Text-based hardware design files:
/---

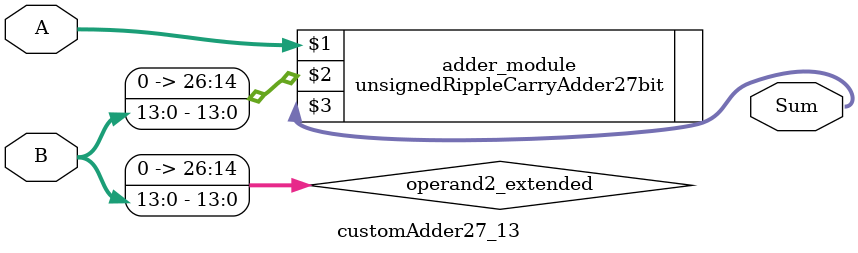
<source format=v>

module customAdder27_13(
                    input [26 : 0] A,
                    input [13 : 0] B,
                    
                    output [27 : 0] Sum
            );

    wire [26 : 0] operand2_extended;
    
    assign operand2_extended =  {13'b0, B};
    
    unsignedRippleCarryAdder27bit adder_module(
        A,
        operand2_extended,
        Sum
    );
    
endmodule
        
</source>
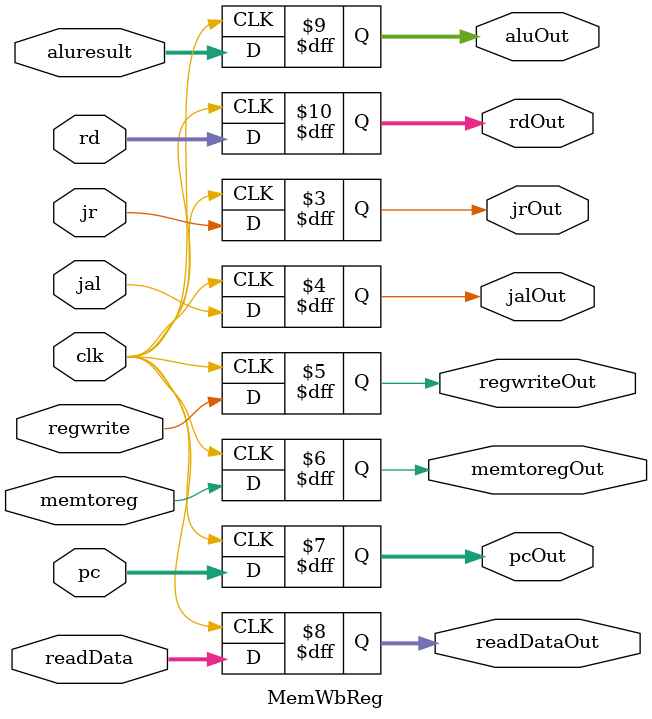
<source format=v>
`timescale 1ns / 1ps


module MemWbReg(
     input clk,
     input jr,jal, regwrite, memtoreg,
     input [31:0] pc,readData, aluresult,
     input [4:0] rd,
     output reg jrOut,jalOut,regwriteOut, memtoregOut,
     output reg [31:0] pcOut,readDataOut,aluOut,
     output reg [4:0]rdOut
    );
    initial {jrOut,jalOut,regwriteOut,memtoregOut, pcOut,readDataOut,aluOut,rdOut}=0;
    
    always @(posedge clk)
    begin
    {jrOut,jalOut,regwriteOut,memtoregOut, pcOut,readDataOut,aluOut,rdOut}={jr,jal,regwrite,memtoreg,pc,readData,aluresult,rd};
    
    end
endmodule

</source>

\---

[WHAT THE EXERCISE ASKS] Only the text of the records belongs in your answer, copied exactly as it appears above.

[TASK RESULT]
<source format=v>

module customAdder27_13(
                    input [26 : 0] A,
                    input [13 : 0] B,
                    
                    output [27 : 0] Sum
            );

    wire [26 : 0] operand2_extended;
    
    assign operand2_extended =  {13'b0, B};
    
    unsignedRippleCarryAdder27bit adder_module(
        A,
        operand2_extended,
        Sum
    );
    
endmodule
        
</source>
<source format=v>
`timescale 1ns / 1ps


module MemWbReg(
     input clk,
     input jr,jal, regwrite, memtoreg,
     input [31:0] pc,readData, aluresult,
     input [4:0] rd,
     output reg jrOut,jalOut,regwriteOut, memtoregOut,
     output reg [31:0] pcOut,readDataOut,aluOut,
     output reg [4:0]rdOut
    );
    initial {jrOut,jalOut,regwriteOut,memtoregOut, pcOut,readDataOut,aluOut,rdOut}=0;
    
    always @(posedge clk)
    begin
    {jrOut,jalOut,regwriteOut,memtoregOut, pcOut,readDataOut,aluOut,rdOut}={jr,jal,regwrite,memtoreg,pc,readData,aluresult,rd};
    
    end
endmodule

</source>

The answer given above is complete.